The governor’s plans also say the state drew 23.5% less water from Utah’s reservoirs this year compared to 2021, though it’s not totally clear what led to the drop in water usage. Cox said that the drop was from usage reductions in residential homes and within agriculture.
Housing and homelessness
The proposed budget calls for the state to spend roughly $150 million on housing initiatives, including specific earmarks for affordable housing and homelessness services geared toward getting people into stable housing.
Cox recommends the state spend an additional $100 million in one-time spending, which would aim to add an estimated 2,000 affordable housing units around the state. That price tag includes $80 million in federal funds, specifically from the American Rescue Plan Act, and $20 million from the state’s general fund. During the last fiscal year, Utah spent roughly $55 million in ARPA money to create over 1,000 affordable housing units.
For current and prospective homeowners, the budget recommends $15.3 million in homebuyer assistance, with Cox requesting funding for programs designed to help educators, firefighters and veterans buy homes for the first time.
The proposed budget calls for spending roughly $463 million on direct investments in rural areas of Utah. Part of that price tag includes funds for housing in rural areas, including $2.3 million in funding for the Olene Walker Housing Loan Fund, which provides no-interest loans for single-family homes in rural areas.
Paying off debt
Cox’s blueprint takes an aggressive approach toward debt reduction, allocating nearly $1 billion for that purpose.

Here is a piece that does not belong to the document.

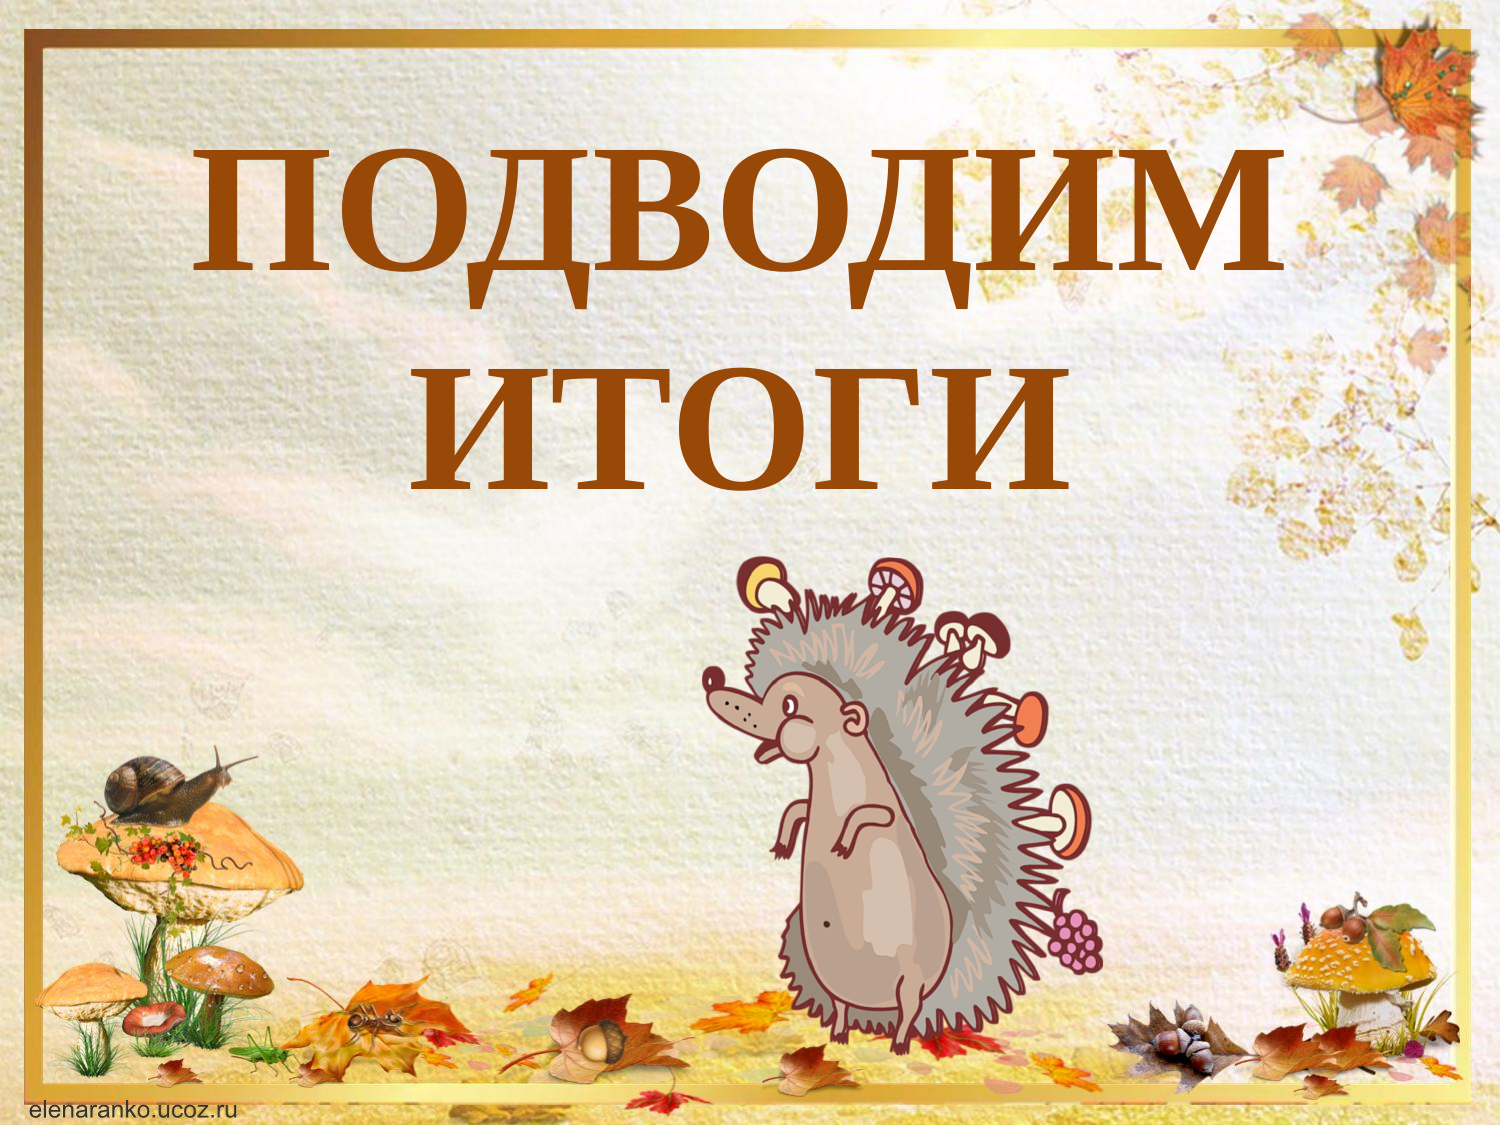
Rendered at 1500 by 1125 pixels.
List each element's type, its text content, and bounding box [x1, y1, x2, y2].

text_box ПОДВОДИМ ИТОГИ [66, 79, 1414, 535]
picture [0, 0, 1500, 1125]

Currently, Utah sets aside approximately $465 million toward the state’s debt annually. Cox wants to more than double that total by adding $321 million in one-time money and another $200 million in long-term payments.
Utah has just under $2.5 billion in debt from bonds from various construction projects. About $400 million of that total will come due in the 2024 fiscal year and another $414 million the following year.
Last year lawmakers used $350 million in one-time cash to retire the outstanding debt from the construction of the new state prison.
State employee pay
Utah teachers aren’t the only public employees who may get a pay bump under the proposed budget package.
Cox’s proposal calls for $143 million in ongoing spending and $34 million in one-time spending to beef up compensation for state employees.
Within that additional spending is $38 million for larger, targeted salary increases, meant for jobs with median salaries that are the most dramatically under market. One of those targeted positions includes case workers for the Division of Child and Family Services, according to the proposed budget.
Odds and ends
Cox is continuing his push for a freeze on tuition increases at Utah public colleges and universities.
For transportation, Cox wants to establish what he’d call an Active Transportation Investment Fund with $55 million from the state’s general fund and additional state revenue to boost the construction of a statewide trail network, a goal Cox outlined during a trip to Woods Cross in October.
Cox is also proposing a one-time capital investment boost to the Department of Alcoholic Beverage Services. The state says it needs a new warehouse to ensure the DABS keeps up with demand, as all liquor in the state must be processed in an aging warehouse in Salt Lake City. Without a new warehouse, officials say retail sales are projected to stagnate.
The budget calls for $119 million to be used for land acquisition and building construction. Not only would that fund the proposed warehouse, but the money would also fund replacement stores in Moab and Roy, plus a new store in the Ogden area.
Nowhere in Cox’s plan is funding for a proposed gondola in the Wasatch Front’s Little Cottonwood Canyon. The governor said Friday he was not planning to allocate money until the project plan was finalized.
“This is still a process right now with the gondola,” Cox said. “We’re gonna go through the entire process, see where everything ends up after we receive all of the comments back, and then we’ll look at our options at that point.”